● **Text section**
════════

Notice is hereby given that the Annual Meeting (“the Meeting”) of the shareholders of CIEL Textile Limited (“the Company’’) will be held on 17 December 2014 at 15.00 hours at the Registered Office of the Company, 5th floor, Ebène Skies, rue de l’Institut, Ebène to transact the following business in the manner required for passing Ordinary Resolutions:

AGENDA

1. To receive, consider and approve the Group’s and the Company’s audited Financial Statements for the year ended 30 June 2014, including the annual report and the auditors’ report, in accordance with section 115(4) of the Companies Act 2001.

2. To appoint Mr. Jean-Pierre Dalais as Director of the Company.

3. To appoint Mr. Eric Dorchies as Director of the Company.

4. To authorise, in accordance with section 138(6) of the Companies Act 2001, Mr. Maurice Dalais to continue to hold office as a Director until the next Annual Meeting of the shareholders of the Company.

════════

● **Instruction**
Can you print the meeting notice word for word, starting with "3. To appoint" and going on through "shareholders of the Company."?

════════

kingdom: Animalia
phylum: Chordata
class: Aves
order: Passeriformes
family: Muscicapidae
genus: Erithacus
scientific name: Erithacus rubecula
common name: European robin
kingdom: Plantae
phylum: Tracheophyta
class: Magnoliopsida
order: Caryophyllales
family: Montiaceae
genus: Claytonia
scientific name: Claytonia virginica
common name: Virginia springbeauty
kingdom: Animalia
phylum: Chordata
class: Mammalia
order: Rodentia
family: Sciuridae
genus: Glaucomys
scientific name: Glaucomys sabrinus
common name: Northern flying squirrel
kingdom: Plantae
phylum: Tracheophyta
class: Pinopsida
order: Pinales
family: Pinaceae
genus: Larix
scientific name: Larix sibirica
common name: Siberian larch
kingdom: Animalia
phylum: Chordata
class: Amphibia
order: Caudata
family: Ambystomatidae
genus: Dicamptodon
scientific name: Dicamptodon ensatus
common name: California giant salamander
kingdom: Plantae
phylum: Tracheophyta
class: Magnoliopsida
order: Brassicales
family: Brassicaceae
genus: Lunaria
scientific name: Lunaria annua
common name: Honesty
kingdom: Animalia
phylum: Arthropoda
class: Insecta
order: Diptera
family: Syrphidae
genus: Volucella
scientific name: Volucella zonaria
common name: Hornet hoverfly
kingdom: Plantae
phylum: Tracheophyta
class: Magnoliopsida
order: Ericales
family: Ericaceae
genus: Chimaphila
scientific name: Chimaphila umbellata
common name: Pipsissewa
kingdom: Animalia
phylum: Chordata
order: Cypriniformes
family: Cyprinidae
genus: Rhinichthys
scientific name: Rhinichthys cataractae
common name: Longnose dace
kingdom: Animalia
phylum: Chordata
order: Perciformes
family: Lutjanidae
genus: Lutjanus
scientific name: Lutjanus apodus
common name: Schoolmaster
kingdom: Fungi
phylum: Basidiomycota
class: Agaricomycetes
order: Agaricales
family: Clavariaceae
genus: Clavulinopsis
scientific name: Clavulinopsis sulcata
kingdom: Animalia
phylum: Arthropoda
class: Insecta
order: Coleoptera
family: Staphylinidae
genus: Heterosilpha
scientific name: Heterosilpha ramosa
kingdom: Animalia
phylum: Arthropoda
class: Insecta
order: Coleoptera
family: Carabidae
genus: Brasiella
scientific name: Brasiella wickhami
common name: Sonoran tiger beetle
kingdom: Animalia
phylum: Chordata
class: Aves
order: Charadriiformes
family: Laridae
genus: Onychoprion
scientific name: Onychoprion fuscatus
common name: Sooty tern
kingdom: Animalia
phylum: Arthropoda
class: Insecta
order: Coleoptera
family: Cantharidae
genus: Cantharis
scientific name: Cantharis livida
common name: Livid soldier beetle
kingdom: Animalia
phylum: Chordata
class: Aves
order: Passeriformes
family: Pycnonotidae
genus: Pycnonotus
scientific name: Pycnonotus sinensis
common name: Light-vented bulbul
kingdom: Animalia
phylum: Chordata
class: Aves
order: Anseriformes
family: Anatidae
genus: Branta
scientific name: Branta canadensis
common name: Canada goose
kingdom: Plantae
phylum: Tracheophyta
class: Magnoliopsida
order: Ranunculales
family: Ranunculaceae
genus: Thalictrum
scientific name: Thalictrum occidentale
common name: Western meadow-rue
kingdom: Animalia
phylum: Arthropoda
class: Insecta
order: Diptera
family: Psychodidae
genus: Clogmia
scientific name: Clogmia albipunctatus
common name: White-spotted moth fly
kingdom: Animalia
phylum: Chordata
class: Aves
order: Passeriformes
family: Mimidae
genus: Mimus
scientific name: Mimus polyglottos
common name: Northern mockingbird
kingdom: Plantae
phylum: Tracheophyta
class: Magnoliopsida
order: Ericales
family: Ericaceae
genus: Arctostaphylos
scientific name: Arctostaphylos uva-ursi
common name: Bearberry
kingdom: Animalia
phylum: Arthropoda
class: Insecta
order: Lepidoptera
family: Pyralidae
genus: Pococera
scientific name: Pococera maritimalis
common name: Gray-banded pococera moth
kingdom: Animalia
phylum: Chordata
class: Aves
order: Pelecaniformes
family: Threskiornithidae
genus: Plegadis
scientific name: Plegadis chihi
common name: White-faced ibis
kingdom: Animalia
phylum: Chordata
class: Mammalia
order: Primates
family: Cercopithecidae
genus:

════════

● **Solved exercise**
3. To appoint Mr. Eric Dorchies as Director of the Company.

4. To authorise, in accordance with section 138(6) of the Companies Act 2001, Mr. Maurice Dalais to continue to hold office as a Director until the next Annual Meeting of the shareholders of the Company.